Une vision équilibrée de la guerre d'Algérie
Voilà un très bon film sur la guerre d'Algérie, qui a le mérite d'aborder, de façon très équilibrée, de nombreux aspects de ce conflit.
Tout d'abord, il montre bien la réalité de la guerre, et plus précisément de cette guerre : la guérilla du FLN, les tueries de ce mouvement indépendantiste, y compris contre des Algériens (massacre d'un village entier), mais aussi la répression féroce, la pratique de la torture par les Français (utilisation de la gégène), les corvées de bois (assassinats de prisonniers maquillés en tentatives d'évasion), les bavures et massacres divers, l'utilisation du napalm par l'aviation française. Où l'on voit bien que la haine engendre la haine, la violence la violence, et que les méthodes sont à peu près les mêmes des deux côtés : pas question de la part du réalisateur de refuser de montrer les violences françaises, mais on n'a pas non plus d'idéalisation de l'action du FLN, bien au contraire. Il s'agit là d'une vision dans l'ensemble équilibrée et objective de ce conflit sanglant qui, comme le rappelle le film, a fait plusieurs centaines de milliers de morts (essentiellement algériens) et n'a été reconnu par la France comme une guerre qu'en 1999...
Ce film montre la complexité de cette guerre sur d'autres plans : l'armée française est composée d'anciens de l'Indochine expérimentés et endurcis, mais surtout d'appelés, des « gamins » qu'on a envoyés de force faire la guerre, et quelle guerre... On trouve aussi aux côtés des Français les Harkis, dont on montre bien le dilemme, notamment à travers la figure d'un jeunes algérien, résumé par un fellagha prisonnier des Français : « tu n'es plus un Algérien, tu ne seras jamais un Français ». On voit ainsi des Algériens enrôlés de force, d'autres qui rejoignent les Français à la suite de la barbarie du FLN, ou au contraire les quittent du fait des violences françaises ; il y a aussi deux Algériens qui ont combattu pour la France à la tragique bataille du Montecassino, mais un choisit de sa battre encore pour la France, tandis que l'autre lutte pour une Algérie libre. Il y a aussi des Français qui refusent la torture, et d'autres qui l'acceptent notamment pour assurer leur survie, etc.

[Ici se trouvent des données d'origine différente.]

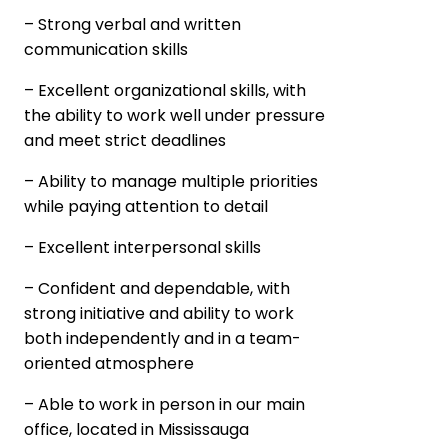
– Strong verbal and written
communication skills
– Excellent organizational skills, with
the ability to work well under pressure
and meet strict deadlines
– Ability to manage multiple priorities
while paying attention to detail
– Excellent interpersonal skills
– Confident and dependable, with
strong initiative and ability to work
both independently and in a team-
oriented atmosphere
– Able to work in person in our main
office, located in Mississauga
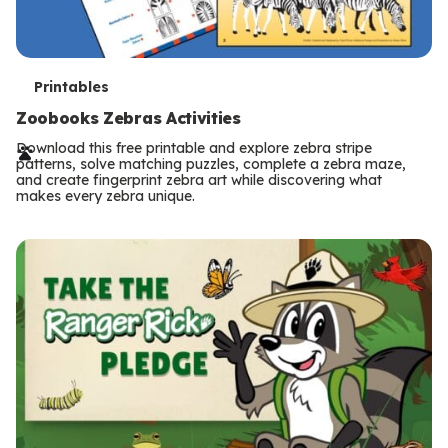
T
Printables
e
Zoobooks Zebras Activities
r
Download this free printable and explore zebra stripe
patterns, solve matching puzzles, complete a zebra maze,
m
and create fingerprint zebra art while discovering what
makes every zebra unique.
s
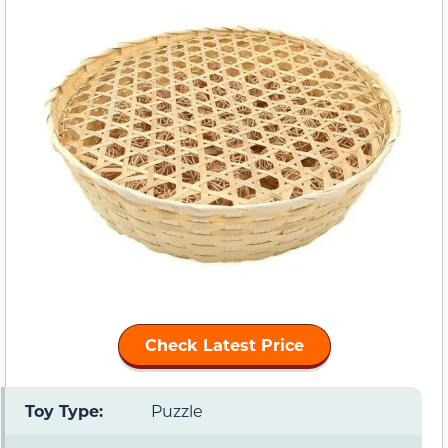
Check Latest Price
Toy Type:
Puzzle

Le film comprend d'assez nombreuses scènes de combat mais il offre aussi une présentation assez intimiste de la vie des soldats français, de leur difficiles conditions de vie, de la nécessité d'un exutoire, à savoir l'alcool : ces hommes, souvent livrés à eux-mêmes, rongés par la peur, la folie et la paranoïa, essaient de se protéger comme ils peuvent. Le personnage principal, incarné par Benoît Magimel, parviendra-t-il à ne pas sombrer, à maintenir ses convictions, notamment par rapport à la torture. Où est la vérité ? Où et qui est l'ennemi ? Faut-il obéir à tous les ordres ? Plusieurs attitudes sont possibles : obéissance aux ordres et lutte désespérée, suicide, désertion... Albert Dupontel, à travers le sergent Dougnac, décrit de façon magistrale les difficultés de la situation. Il est vraiment très bon dans ce rôle.
Le film traite aussi très brièvement mais de façon pertinente le thème du retour en France, évoquant la difficulté du retour des combattants français, quand on voit la propagande française qui nie la guerre, ne montre des Français que des actions positives et pacifiques, et pas du tout les actions armées...
Quelques critiques négatives tout de même à ce film, notamment sur le côté « artistique » : si les paysages sont majestueux, les images de grande qualité, on pourra éventuellement trouver discutable un certain côté esthétisant ou regretter par exemple l'utilisation excessive de la bodycam, qui à mon avis n'apporte rien mais casse un peu le réalisme des scènes où elle est utilisée.
Au final, un très bon film sur la guerre d'Algérie, une vision équilibrée qui décrit avec beaucoup de justesse les sentiments de différents acteurs de ce conflit, soldats français, harkis, voire rebelles du FLN (beaucoup plus brièvement).